Il Druido la raggiunse, con passo lento: le aveva insegnato lui tutto quello che sapeva, era la sua allieva prediletta e comprendeva, guardandola, il suo dolore e la sua rabbia.

«Non è colpa tua, figliola, hai fatto tutto quello che potevi. È un dardo maledetto da un'oscura magia! L'unica possibilità di salvarlo è l'Achillea che cresce nel Bosco delle Voci.

Le sorelle, riunite attorno al fuoco, guardavano, trattenendo le domande che, irruenti, cercavano di sfuggire dalle loro labbra. Fenice si alzò e si portò al loro fianco, posando lieve una mano sul braccio di Melianta.

«Vado io, Druido. Mel deve restare qui, è l'unica che può mantenerlo in vita.» 

«Non dovresti partire sola!» protestò la sorella, preoccupatissima.

«Non sarà sola!» intervenne la voce pacata di Rom «La mia conoscenza delle mappe sarà preziosa.»

L'alba le vide in marcia.
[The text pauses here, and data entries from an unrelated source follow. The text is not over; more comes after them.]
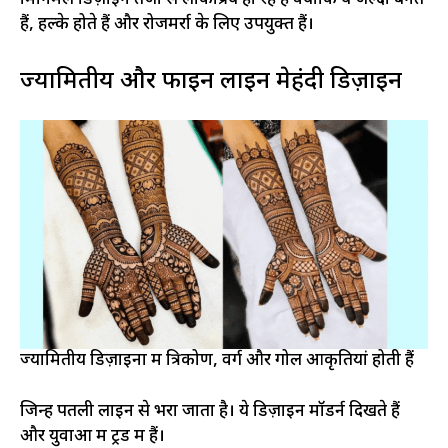
मिनिमल डिज़ाइन तेजी से लोकप्रिय हो रहे हैं क्योंकि ये जल्दी बनते
हैं, हल्के होते हैं और रोजमर्रा के लिए उपयुक्त हैं।
ज्यामितीय और फाइन लाइन मेहंदी डिज़ाइन
ज्यामितीय डिज़ाइनों में त्रिकोण, वर्ग और गोल आकृतियां होती हैं
जिन्हें पतली लाइन से भरा जाता है। ये डिज़ाइन मॉडर्न दिखते हैं
और युवाओं में ट्रेंड में हैं।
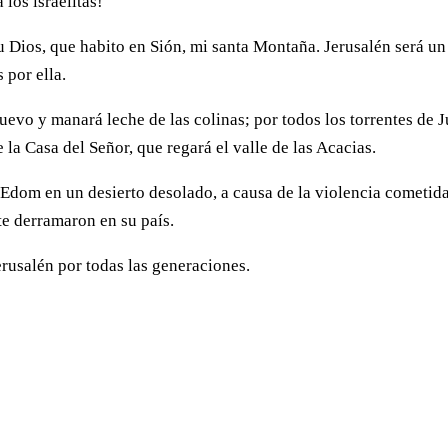
los israelitas!
u Dios, que habito en Sión, mi santa Montaña. Jerusalén será un
 por ella.
uevo y manará leche de las colinas; por todos los torrentes de 
 la Casa del Señor, que regará el valle de las Acacias.
 Edom en un desierto desolado, a causa de la violencia cometid
te derramaron en su país.
erusalén por todas las generaciones.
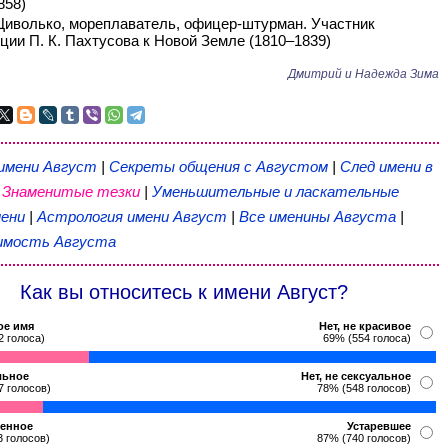
858)
Циволько, мореплаватель, офицер-штурман. Участник
ции П. К. Пахтусова к Новой Земле (1810–1839)
Дмитрий и Надежда Зима
 имени Август
|
Секреты общения с Августом
|
След имени в
|
Знаменитые тезки
|
Уменьшительные и ласкательные
ени
|
Астрология имени Август
|
Все именины Августа
|
мость Августа
Как вы относитесь к имени Август?
ое имя
Нет, не красивое
2 голоса)
69% (554 голоса)
льное
Нет, не сексуальное
7 голосов)
78% (548 голосов)
енное
Устаревшее
3 голосов)
87% (740 голосов)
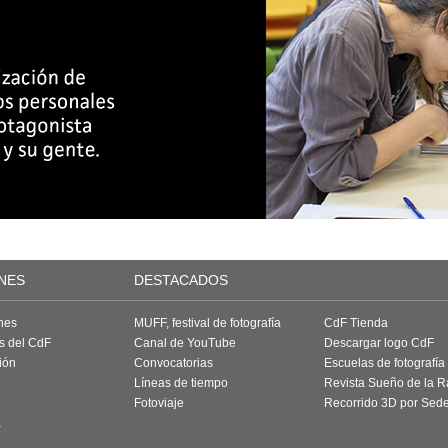
NES
DESTACADOS
nes
MUFF, festival de fotografía
CdF Tienda
as del CdF
Canal de YouTube
Descargar logo CdF
ión
Convocatorias
Escuelas de fotografía
Líneas de tiempo
Revista Sueño de la 
Fotoviaje
Recorrido 3D por Sed
a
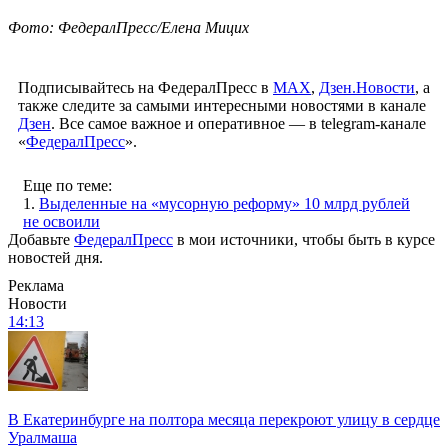
Фото: ФедералПресс/Елена Мицих
Подписывайтесь на ФедералПресс в
МАХ
,
Дзен.Новости
, а
также следите за самыми интересными новостями в канале
Дзен
. Все самое важное и оперативное — в telegram-канале
«
ФедералПресс
».
Еще по теме:
1.
Выделенные на «мусорную реформу» 10 млрд рублей
не освоили
Добавьте
ФедералПресс
в мои источники, чтобы быть в курсе
новостей дня.
Реклама
Новости
14:13
В Екатеринбурге на полтора месяца перекроют улицу в сердце
Уралмаша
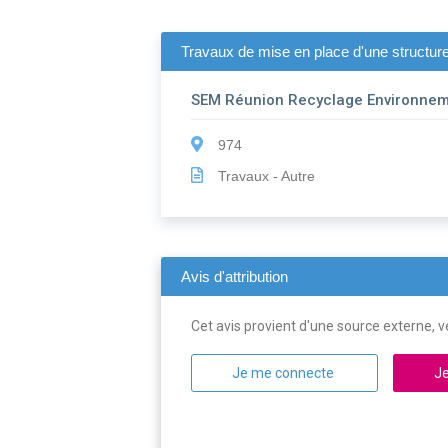
Travaux de mise en place d'une structure
SEM Réunion Recyclage Environne
974
Travaux - Autre
Avis d'attribution
Cet avis provient d'une source externe, ve
Je me connecte
Je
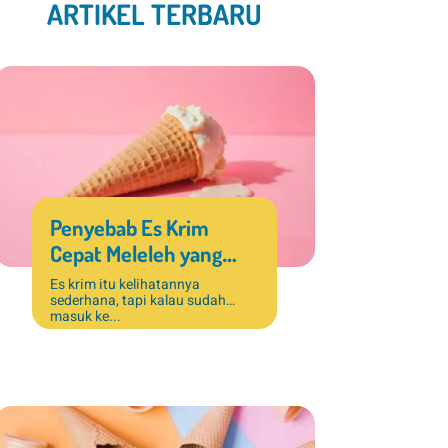
ARTIKEL TERBARU
Penyebab Es Krim
Cepat Meleleh yang
Sering Terjadi di Bisnis
Es krim itu kelihatannya
sederhana, tapi kalau sudah
Dessert
masuk ke...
Esile e delicata, Rom seguiva sua sorella con passo allegro. Il Bosco delle Voci non faceva loro alcun timore, anche se le dicerie superstiziose lo davano per stregato. Erano custodi di un antico sapere, da un tempo che pareva breve ma che le aveva legate a doppio filo a un mondo in cui l'irrazionale vince sull'esperienza della vita che avevano condotto prima dell'iniziazione. Dove la gente comune vedeva creature ignote e pericolose, loro vedevano un mistero da svelare, da custodire, da proteggere dall'Oscurità.

«Perché nessuno ci va?» chiese dopo alcune ore, affannata.

«Rom, cara, non c'è nulla da temere. Ho letto tutto sull'argomento nelle nostre pergamene, sono solo superstizioni legate all'ignoranza. In realtà, a parte la Signora delle Ombre che regna sul bosco e vive nella Torre che è nel suo cuore, non c'è anima viva, se non qualche sparuto animaletto. Tuttavia la Signora regna sulle Ombre del Passato. Le voci che si sentono tra gli alberi sono le loro voci; dobbiamo loro solo rispetto.» 

«Guarda!»

Il dito diafano di Rom puntava dritto verso l'altura. Lì, tra le rocce, incastonata come un gioiello, una pianta di Achillea dai fiori candidi. 

«Aspettami qui» mormorò Fenice.

Lesta e silenziosa scalò le rocce, quindi s'accosciò davanti alla pianta e mormorò:

«Con il tuo permesso, Signora delle Ombre, mi serve per curare mio fratello» e sfilò il coltello che portava legato alla gamba.

Un grido improvviso riecheggiò, facendola girare di scatto. Rom era sotto il tiro di una freccia scarlatta, incoccata su un arco di legno scuro. Fenice sorrise, schioccando le dita, e  una figura agile, dalle mille sfumature violette, balzò sull'arciere, facendolo cadere e spezzando la freccia in due.

Fenice scese, leggera, ancora col sorriso sulle labbra.

«Bravo, Stregatto. Ci rivediamo, arciere!»